Odiando tudo o que era inglês, não consentira que seu filho, o Pedrinho, fosse estudar ao colégio de Richmond. Debalde Afonso lhe provou que era um colégio católico! Não queria: aquele catolicismo sem romarias, sem fogueiras pelo S. João, sem imagens do Senhor dos Passos, sem frades nas ruas - não lhe parecia a religião. A alma do seu Pedrinho não abandonaria ela à heresia; - e para o educar mandou vir de Lisboa o padre Vasques, capelão do Conde de Runa.

O Vasques ensinava-lhe as declinações latinas, sobretudo a cartilha: e a face de Afonso da Maia cobria-se de tristeza, quando ao voltar de alguma caçada ou das ruas de Londres, dentre o forte rumor da vida livre - ouvia no quarto dos estudos a voz dormente do reverendo, perguntando como do fundo de uma treva:

- Quantos são os inimigos da alma?

E o pequeno, mais dormente, lá ia murmurando:

- Três. Mundo, Diabo e Carne...

Pobre Pedrinho! Inimigo da sua alma só havia ali o reverendo Vasques, obeso e sórdido, arrotando do fundo da sua poltrona, com o lenço do rapé sobre o joelho...

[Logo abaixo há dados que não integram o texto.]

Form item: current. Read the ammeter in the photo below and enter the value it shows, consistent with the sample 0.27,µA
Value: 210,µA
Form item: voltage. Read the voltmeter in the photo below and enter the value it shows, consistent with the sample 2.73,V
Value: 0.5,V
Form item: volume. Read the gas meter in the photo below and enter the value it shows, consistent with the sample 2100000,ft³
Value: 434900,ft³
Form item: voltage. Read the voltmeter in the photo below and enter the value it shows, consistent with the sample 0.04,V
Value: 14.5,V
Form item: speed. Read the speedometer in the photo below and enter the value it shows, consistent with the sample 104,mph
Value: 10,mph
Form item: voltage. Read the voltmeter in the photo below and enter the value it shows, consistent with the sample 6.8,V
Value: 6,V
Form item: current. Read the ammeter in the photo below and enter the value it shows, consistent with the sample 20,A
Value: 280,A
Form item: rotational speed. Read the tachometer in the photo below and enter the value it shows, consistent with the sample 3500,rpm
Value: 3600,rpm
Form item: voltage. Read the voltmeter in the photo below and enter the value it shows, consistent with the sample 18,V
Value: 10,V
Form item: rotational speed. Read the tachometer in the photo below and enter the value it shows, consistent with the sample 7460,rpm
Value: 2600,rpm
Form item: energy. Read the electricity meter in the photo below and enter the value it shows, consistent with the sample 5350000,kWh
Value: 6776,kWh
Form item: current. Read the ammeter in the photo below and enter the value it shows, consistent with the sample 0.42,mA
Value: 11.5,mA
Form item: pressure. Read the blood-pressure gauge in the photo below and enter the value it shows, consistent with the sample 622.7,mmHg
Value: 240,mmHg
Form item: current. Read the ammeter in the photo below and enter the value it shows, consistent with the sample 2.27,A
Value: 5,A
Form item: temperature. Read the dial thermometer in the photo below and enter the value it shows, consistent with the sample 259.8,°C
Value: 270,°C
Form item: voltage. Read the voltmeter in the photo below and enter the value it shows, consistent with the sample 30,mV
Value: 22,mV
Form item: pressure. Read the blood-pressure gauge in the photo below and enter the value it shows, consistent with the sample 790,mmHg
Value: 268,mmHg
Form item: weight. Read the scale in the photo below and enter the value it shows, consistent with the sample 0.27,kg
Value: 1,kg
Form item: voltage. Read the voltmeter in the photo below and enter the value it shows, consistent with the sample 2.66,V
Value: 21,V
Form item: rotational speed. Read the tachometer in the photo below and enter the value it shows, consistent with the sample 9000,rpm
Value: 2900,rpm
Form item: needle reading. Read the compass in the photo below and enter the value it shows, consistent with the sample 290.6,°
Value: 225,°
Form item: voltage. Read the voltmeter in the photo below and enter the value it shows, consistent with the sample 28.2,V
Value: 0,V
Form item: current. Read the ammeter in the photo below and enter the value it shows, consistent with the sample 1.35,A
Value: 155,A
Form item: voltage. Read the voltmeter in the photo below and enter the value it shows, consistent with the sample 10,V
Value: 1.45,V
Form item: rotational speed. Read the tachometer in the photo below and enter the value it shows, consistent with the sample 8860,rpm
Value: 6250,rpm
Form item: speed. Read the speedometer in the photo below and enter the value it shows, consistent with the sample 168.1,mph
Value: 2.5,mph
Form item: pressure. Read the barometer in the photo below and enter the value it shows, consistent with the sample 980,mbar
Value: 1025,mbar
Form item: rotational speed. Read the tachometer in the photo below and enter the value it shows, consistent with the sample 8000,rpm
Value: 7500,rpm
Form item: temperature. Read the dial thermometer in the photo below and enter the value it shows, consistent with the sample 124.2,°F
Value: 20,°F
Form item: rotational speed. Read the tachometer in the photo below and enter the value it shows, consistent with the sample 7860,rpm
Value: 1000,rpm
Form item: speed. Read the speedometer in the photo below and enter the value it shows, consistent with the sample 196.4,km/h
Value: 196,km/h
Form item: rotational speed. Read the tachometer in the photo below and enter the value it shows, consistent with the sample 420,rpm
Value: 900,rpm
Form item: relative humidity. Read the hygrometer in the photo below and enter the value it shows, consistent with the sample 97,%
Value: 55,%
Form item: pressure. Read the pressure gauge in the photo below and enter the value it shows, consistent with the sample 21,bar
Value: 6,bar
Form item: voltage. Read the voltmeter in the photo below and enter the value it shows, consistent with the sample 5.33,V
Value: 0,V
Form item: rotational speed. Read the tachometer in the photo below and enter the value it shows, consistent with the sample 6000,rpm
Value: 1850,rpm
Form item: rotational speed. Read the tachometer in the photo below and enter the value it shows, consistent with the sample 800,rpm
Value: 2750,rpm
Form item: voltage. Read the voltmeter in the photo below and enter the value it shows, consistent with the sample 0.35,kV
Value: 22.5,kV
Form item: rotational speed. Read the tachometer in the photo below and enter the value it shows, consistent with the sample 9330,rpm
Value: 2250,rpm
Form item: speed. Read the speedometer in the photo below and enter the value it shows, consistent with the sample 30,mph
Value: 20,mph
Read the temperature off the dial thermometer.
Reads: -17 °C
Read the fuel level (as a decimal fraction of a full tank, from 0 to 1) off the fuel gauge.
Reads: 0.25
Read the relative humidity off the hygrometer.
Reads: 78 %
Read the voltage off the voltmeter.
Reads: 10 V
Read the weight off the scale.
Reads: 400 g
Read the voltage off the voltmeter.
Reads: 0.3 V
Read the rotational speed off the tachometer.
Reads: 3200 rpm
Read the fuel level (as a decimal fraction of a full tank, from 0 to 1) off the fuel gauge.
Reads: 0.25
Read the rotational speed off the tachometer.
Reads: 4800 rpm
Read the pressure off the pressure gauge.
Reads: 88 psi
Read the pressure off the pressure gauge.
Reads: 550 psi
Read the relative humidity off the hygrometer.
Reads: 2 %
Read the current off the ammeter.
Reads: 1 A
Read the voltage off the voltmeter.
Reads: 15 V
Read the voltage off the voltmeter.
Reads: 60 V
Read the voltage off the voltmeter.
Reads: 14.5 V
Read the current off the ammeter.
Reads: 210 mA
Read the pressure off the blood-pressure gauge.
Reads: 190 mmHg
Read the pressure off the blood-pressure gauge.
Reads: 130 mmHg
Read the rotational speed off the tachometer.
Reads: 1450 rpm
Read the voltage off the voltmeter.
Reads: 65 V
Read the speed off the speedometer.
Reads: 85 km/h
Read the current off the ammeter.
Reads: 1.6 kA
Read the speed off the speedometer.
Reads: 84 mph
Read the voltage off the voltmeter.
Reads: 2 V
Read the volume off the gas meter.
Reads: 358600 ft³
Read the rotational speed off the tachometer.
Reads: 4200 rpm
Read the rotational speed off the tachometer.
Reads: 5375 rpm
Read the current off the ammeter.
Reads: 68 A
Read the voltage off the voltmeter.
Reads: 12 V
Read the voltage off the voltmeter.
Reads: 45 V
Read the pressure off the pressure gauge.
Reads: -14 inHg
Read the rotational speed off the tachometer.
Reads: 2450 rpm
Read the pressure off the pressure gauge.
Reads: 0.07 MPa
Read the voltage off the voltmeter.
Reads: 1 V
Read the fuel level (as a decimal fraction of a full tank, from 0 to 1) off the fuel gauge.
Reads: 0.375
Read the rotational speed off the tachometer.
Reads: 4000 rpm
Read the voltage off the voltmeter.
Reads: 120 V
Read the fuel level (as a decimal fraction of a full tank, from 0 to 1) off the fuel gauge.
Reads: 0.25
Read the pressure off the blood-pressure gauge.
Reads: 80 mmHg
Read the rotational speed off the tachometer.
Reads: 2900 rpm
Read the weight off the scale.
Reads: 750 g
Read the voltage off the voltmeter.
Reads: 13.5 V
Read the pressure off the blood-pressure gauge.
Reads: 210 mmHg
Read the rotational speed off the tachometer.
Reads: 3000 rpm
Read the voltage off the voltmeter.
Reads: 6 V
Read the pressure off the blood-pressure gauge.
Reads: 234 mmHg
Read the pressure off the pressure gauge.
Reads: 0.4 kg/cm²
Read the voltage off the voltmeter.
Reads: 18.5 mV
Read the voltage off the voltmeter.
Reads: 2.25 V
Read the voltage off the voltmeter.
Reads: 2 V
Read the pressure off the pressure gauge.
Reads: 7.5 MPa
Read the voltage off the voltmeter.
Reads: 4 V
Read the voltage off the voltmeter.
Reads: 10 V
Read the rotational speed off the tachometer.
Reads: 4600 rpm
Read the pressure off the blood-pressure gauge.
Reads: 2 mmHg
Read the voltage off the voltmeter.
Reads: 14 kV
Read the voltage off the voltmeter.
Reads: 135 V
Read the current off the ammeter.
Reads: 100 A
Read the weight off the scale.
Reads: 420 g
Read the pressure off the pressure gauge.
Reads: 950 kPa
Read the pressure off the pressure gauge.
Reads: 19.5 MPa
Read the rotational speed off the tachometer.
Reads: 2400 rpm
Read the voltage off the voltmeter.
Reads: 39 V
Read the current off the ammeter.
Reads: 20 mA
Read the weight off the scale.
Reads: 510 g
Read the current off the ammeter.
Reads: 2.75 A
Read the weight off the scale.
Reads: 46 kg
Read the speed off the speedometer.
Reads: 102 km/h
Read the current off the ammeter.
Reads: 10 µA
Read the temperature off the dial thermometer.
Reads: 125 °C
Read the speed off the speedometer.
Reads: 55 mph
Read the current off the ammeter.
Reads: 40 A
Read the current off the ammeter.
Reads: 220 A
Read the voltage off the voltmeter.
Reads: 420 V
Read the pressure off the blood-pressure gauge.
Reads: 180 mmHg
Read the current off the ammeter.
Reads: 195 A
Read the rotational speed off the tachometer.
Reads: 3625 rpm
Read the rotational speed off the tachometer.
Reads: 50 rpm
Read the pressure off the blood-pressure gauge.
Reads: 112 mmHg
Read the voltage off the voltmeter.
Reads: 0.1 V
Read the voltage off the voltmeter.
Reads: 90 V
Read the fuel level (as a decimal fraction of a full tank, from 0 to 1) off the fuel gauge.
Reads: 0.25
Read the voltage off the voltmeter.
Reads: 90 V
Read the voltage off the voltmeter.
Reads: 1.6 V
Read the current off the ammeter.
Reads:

Às vezes Afonso, indignado, vinha ao quarto, interrompia a doutrina, agarrava a mão do Pedrinho - para o levar, correr com ele sob as árvores do Tamisa, dissipar-lhe na grande luz do rio o pesadume crasso da cartilha. Mas a mamã acudia de dentro, em terror, a abafá-lo numa grande manta: depois lá fora o menino, acostumado ao colo das criadas e aos recantos estofados, tinha medo do vento e das árvores: e pouco a pouco, num passo desconsolado, os dois iam pisando em silêncio as folhas secas - o filho todo acobardado das sombras do bosque vivo, o pai vergando os ombros pensativo, triste daquela fraqueza do filho...

Mas o menor esforço dele para arrancar o rapaz àqueles braços de mãe que o amoleciam, àquela cartilha mortal do padre Vasques - trazia logo à delicada senhora acessos de febre. E Afonso não se atrevia já a contrariar a pobre doente, tão virtuosa, e que o amava tanto!